Cinnamon Apple Scramble Recipe

Typically, I’m pretty allergic to raw, unprocessed apples. I’m not sure what it is about raw apples that sets me off, but I get a nasty, constricting feeling in my throat, and all hell breaks loose. I’ve never been able to enjoy the bite into a crisp Granny Smith or Fuji without wanting to completely claw my throat out.
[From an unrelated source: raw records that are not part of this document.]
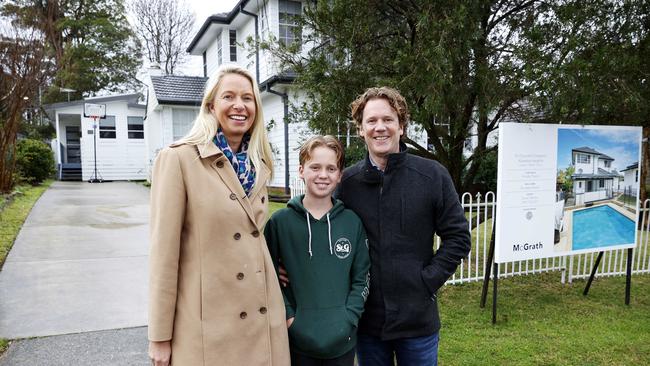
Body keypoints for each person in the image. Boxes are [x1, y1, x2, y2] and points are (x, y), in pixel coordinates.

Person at [147, 64, 290, 366]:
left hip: (261, 317)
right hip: (208, 326)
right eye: (229, 96)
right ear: (211, 105)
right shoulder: (178, 159)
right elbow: (163, 256)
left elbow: (253, 237)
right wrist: (159, 336)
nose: (240, 105)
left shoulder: (259, 164)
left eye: (247, 98)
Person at [336, 87, 471, 365]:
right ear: (360, 129)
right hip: (368, 324)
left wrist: (426, 281)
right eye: (371, 121)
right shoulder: (347, 184)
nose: (380, 127)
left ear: (402, 126)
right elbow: (324, 232)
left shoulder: (432, 176)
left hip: (418, 322)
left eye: (388, 119)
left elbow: (458, 237)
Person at [264, 135, 370, 366]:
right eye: (315, 167)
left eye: (331, 168)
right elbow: (266, 275)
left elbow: (362, 277)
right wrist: (290, 316)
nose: (323, 175)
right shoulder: (280, 222)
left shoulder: (352, 222)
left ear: (340, 175)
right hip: (296, 341)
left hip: (342, 340)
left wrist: (349, 317)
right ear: (301, 170)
Despite that, I’m totally fine with non-raw apples. Dehydrated apple slices, apple sauce, apple juice, apple butter, anything that’s not just a regular raw apple. So while fooling around a bit in the kitchen, I came up with this nice little recipe that’s a sweet variation on your typical scrambled eggs. This recipe hits the trifecta: it’s Paleo friendly, Zone friendly, and Vegetarian (ovo) friendly as well. Nice. Let’s get started.

 

Ingredients:

  • 1 organic apple
  • 1 teaspoon virgin coconut oil (extra virgin olive oil [EVOO] works too, but coconut oil has a better flavor!)
  • 6 medium cage-free egg whites (or 3 whole medium cage-free eggs, or 3/4 cup eggbeaters)
  • 1/2 teaspoon cinnamon
  • 1/4 teaspoon cinnamon
  • 1/3 cup of filtered water

Directions:

  1. Dice apple into 1/4″ to 1/2″ chunks. They don’t have to be perfect cubes, but try to get the chunks to about that size.
  2. Place diced apple chunks into a bowl, and sprinkle 1/2 teaspoon of cinnamon over them. Set aside.
  3. In a medium sized non-stick skillet, heat 1 teaspoon of virgin coconut oil over medium heat for approximately two minutes, or until the oil is starting to get hot. Try to get the oil evenly coated on the skillet as best as you can.
  4. Add cinnamon apples to the skillet, and sautee the apples for three minutes, constantly turning the apples in the pan.
  5. Add half the water to the apples, and let the apples continue to cook, continually turning the apples. The water will boil and reduce, and you’ll notice that the mixture will start to get a slightly syrupy consistency.
  6. Add the remaining water, continuing to turn the apples. Let the water reduce again to a syrupy consistency, and should be almost completely evaporated.
  7. Add the eggs to the skillet, evenly coating the apples. Push in the sides of the eggs towards the middle and try to get the apples and eggs to mix as evenly as possible.
  8. Once the eggs have cooked evenly, transfer the mixture to a plate. Sprinkle 1/4 cinnamon over the scramble.
In the skillet!

 

And that’s it! Tuck in.

While this isn’t really the prettiest of recipes, it tastes great, and is a recipe that I can make for Jen to enjoy. If you’re looking to make this a perfect 3 block meal, you can top the Apple Scramble with the fresh fruit of your choice, or 1/3 cup of organic unsweetened apple sauce (1 block of carbs).

Stay away from the maple syrup though. Heathens.

Zone Blocks:
Protein: 3
Carbs: 2
Fat: 3

As a final note, allow me to give you a little disclaimer. Not everything in your recipe has to be organic, free range, etc. You can substitute in regular ingredients instead, but I always feel that the higher quality your food sources, the better your recipes will taste. That being said, you should do some research into when you should buy organic, and when it’s just a rip-off at the organic market. A good rule of thumb is that if there’s not a skin to whatever fruit or vegetable you’re planning on consuming that you can discard, it’s probably a safe bet to say you should go organic. Organic apples? Yes. Organic grapes? Yes. Organic cantaloupe? No. Organic dish sponges? Get outta here with that.